═════ Dataset records ═════

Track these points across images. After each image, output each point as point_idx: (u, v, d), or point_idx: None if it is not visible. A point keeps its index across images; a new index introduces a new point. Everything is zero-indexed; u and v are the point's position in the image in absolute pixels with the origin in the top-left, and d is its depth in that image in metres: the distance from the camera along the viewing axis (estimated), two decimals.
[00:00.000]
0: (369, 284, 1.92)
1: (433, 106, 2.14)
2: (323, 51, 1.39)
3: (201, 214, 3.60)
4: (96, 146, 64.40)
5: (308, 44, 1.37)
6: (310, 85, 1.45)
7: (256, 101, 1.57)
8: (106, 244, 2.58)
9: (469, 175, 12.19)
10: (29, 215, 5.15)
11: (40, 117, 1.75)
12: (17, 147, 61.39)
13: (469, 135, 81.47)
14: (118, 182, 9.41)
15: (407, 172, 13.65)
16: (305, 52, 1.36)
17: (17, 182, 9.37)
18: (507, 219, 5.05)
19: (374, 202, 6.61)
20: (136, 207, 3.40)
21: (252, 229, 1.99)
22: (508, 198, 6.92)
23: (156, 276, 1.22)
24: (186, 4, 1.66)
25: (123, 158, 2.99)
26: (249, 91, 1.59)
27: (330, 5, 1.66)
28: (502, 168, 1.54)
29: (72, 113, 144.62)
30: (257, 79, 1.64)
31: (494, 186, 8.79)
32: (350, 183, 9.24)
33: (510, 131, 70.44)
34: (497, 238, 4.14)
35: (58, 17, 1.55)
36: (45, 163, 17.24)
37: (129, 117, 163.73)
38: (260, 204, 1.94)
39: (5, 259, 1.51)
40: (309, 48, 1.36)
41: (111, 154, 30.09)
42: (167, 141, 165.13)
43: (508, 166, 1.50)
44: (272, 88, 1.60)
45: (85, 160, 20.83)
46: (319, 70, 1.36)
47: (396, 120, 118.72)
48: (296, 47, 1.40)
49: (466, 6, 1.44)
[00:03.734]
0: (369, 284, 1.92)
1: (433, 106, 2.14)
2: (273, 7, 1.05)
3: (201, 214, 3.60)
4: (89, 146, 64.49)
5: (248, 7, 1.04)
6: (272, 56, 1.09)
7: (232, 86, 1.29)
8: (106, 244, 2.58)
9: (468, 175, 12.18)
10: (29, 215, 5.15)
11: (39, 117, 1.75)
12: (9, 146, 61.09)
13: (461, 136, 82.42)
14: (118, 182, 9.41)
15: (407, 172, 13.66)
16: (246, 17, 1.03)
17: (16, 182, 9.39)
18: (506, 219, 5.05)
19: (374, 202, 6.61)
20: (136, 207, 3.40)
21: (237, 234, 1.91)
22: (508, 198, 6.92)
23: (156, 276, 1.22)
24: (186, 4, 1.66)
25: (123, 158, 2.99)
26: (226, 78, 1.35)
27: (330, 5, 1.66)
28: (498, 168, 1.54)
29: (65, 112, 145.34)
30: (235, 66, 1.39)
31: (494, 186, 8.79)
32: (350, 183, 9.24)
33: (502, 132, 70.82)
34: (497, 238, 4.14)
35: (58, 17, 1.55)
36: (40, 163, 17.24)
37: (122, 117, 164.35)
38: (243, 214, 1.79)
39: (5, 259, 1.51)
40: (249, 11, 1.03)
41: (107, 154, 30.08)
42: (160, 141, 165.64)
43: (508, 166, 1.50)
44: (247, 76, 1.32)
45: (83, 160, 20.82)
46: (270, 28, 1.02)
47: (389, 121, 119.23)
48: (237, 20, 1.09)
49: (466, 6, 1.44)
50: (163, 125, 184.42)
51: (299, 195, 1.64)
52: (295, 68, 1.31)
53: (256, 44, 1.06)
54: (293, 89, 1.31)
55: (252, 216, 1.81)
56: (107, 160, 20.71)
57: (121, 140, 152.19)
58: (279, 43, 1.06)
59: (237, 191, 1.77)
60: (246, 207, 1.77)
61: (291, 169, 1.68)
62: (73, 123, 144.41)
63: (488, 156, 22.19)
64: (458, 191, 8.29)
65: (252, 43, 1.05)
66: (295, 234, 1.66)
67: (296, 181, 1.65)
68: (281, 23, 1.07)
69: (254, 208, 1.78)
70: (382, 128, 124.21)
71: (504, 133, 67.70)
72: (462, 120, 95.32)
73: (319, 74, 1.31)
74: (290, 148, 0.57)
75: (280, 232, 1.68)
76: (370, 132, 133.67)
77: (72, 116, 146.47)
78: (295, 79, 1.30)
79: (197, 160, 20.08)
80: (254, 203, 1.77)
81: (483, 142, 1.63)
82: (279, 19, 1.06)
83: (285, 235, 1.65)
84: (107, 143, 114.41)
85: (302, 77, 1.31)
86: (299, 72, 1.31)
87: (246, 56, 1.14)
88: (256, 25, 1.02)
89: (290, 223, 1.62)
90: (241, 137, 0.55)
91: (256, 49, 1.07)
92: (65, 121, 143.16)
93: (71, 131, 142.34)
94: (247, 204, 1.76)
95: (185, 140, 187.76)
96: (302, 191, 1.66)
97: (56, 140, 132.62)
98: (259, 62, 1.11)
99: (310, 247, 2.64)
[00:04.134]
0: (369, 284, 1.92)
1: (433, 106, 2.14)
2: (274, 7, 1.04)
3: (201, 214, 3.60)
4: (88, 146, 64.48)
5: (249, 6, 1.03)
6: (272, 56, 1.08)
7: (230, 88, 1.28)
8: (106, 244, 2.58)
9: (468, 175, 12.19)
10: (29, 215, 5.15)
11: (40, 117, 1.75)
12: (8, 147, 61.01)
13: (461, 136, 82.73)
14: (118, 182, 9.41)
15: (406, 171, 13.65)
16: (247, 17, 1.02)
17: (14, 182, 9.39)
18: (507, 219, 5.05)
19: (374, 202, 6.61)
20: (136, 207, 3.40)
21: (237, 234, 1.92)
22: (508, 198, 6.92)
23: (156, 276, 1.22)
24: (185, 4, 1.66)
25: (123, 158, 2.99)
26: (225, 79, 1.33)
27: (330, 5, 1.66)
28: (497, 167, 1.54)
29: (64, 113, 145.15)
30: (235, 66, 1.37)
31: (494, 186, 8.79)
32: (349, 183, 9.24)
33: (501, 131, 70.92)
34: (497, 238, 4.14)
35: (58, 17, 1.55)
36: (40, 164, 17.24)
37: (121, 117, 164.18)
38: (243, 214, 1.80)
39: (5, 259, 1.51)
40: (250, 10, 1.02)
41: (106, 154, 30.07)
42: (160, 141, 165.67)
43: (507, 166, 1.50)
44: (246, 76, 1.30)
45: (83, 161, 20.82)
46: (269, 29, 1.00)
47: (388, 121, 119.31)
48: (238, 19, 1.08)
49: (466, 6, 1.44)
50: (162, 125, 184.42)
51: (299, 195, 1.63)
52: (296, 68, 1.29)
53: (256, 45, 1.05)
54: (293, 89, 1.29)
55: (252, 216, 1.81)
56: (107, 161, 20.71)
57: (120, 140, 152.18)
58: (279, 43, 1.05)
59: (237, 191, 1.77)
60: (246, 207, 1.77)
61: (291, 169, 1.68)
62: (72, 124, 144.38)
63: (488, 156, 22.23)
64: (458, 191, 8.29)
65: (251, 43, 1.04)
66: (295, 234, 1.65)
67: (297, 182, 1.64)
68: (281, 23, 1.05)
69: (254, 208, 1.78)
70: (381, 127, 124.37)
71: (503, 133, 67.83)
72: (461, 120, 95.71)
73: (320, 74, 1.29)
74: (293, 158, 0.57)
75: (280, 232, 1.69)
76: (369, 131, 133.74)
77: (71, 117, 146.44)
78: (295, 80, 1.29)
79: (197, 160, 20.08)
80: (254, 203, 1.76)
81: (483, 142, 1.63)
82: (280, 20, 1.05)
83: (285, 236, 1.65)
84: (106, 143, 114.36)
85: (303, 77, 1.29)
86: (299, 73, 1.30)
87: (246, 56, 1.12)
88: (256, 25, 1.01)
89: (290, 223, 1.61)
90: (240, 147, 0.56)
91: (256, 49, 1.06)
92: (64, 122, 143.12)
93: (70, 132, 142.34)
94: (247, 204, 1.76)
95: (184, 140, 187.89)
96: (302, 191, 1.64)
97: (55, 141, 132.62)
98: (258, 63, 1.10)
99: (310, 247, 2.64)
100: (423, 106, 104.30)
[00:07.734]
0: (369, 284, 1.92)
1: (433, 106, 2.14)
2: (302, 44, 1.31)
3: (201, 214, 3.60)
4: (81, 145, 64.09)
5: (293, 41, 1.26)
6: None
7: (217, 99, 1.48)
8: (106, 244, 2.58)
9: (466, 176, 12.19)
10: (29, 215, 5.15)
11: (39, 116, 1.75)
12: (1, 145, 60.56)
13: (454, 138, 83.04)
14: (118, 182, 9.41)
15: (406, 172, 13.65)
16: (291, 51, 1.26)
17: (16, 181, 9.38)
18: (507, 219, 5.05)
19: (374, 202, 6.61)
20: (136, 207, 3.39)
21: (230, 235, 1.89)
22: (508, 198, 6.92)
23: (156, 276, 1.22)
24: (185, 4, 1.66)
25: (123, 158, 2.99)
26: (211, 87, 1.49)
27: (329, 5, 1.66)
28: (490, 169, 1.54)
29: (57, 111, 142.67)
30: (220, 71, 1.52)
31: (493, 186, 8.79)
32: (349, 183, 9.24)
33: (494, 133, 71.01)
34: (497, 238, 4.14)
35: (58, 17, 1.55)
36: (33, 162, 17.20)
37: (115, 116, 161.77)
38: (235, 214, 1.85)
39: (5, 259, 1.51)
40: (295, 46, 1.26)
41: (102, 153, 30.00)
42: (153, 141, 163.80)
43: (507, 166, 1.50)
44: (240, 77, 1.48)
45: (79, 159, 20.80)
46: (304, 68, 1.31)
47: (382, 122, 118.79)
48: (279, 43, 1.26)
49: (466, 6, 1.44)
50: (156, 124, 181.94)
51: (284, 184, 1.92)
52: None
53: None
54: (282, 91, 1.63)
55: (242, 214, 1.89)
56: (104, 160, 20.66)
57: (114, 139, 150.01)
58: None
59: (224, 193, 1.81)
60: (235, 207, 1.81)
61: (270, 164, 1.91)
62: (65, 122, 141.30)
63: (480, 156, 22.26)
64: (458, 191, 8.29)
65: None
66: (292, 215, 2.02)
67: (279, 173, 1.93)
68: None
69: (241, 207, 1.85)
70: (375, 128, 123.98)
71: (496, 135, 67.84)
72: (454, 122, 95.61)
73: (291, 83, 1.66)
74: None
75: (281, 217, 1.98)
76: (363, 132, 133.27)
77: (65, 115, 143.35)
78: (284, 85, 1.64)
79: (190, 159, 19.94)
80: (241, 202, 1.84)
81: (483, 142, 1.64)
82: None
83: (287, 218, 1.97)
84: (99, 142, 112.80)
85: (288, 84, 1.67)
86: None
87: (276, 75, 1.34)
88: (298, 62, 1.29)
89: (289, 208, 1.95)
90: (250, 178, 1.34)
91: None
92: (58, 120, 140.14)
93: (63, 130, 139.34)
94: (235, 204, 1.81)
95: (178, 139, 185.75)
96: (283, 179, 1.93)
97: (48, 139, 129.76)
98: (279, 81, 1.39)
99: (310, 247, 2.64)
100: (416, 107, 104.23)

═════

== Task goal ==
The response should be the listing above, limited to the lines between the one holding "41: (111, 154, 30.09)" and the one holding "62: (73, 123, 144.41)", inclusive, reproduced exactly.

== Answer space ==
41: (111, 154, 30.09)
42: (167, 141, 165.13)
43: (508, 166, 1.50)
44: (272, 88, 1.60)
45: (85, 160, 20.83)
46: (319, 70, 1.36)
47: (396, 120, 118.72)
48: (296, 47, 1.40)
49: (466, 6, 1.44)
[00:03.734]
0: (369, 284, 1.92)
1: (433, 106, 2.14)
2: (273, 7, 1.05)
3: (201, 214, 3.60)
4: (89, 146, 64.49)
5: (248, 7, 1.04)
6: (272, 56, 1.09)
7: (232, 86, 1.29)
8: (106, 244, 2.58)
9: (468, 175, 12.18)
10: (29, 215, 5.15)
11: (39, 117, 1.75)
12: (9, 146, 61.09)
13: (461, 136, 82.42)
14: (118, 182, 9.41)
15: (407, 172, 13.66)
16: (246, 17, 1.03)
17: (16, 182, 9.39)
18: (506, 219, 5.05)
19: (374, 202, 6.61)
20: (136, 207, 3.40)
21: (237, 234, 1.91)
22: (508, 198, 6.92)
23: (156, 276, 1.22)
24: (186, 4, 1.66)
25: (123, 158, 2.99)
26: (226, 78, 1.35)
27: (330, 5, 1.66)
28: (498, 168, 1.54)
29: (65, 112, 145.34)
30: (235, 66, 1.39)
31: (494, 186, 8.79)
32: (350, 183, 9.24)
33: (502, 132, 70.82)
34: (497, 238, 4.14)
35: (58, 17, 1.55)
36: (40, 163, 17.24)
37: (122, 117, 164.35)
38: (243, 214, 1.79)
39: (5, 259, 1.51)
40: (249, 11, 1.03)
41: (107, 154, 30.08)
42: (160, 141, 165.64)
43: (508, 166, 1.50)
44: (247, 76, 1.32)
45: (83, 160, 20.82)
46: (270, 28, 1.02)
47: (389, 121, 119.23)
48: (237, 20, 1.09)
49: (466, 6, 1.44)
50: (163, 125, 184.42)
51: (299, 195, 1.64)
52: (295, 68, 1.31)
53: (256, 44, 1.06)
54: (293, 89, 1.31)
55: (252, 216, 1.81)
56: (107, 160, 20.71)
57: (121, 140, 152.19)
58: (279, 43, 1.06)
59: (237, 191, 1.77)
60: (246, 207, 1.77)
61: (291, 169, 1.68)
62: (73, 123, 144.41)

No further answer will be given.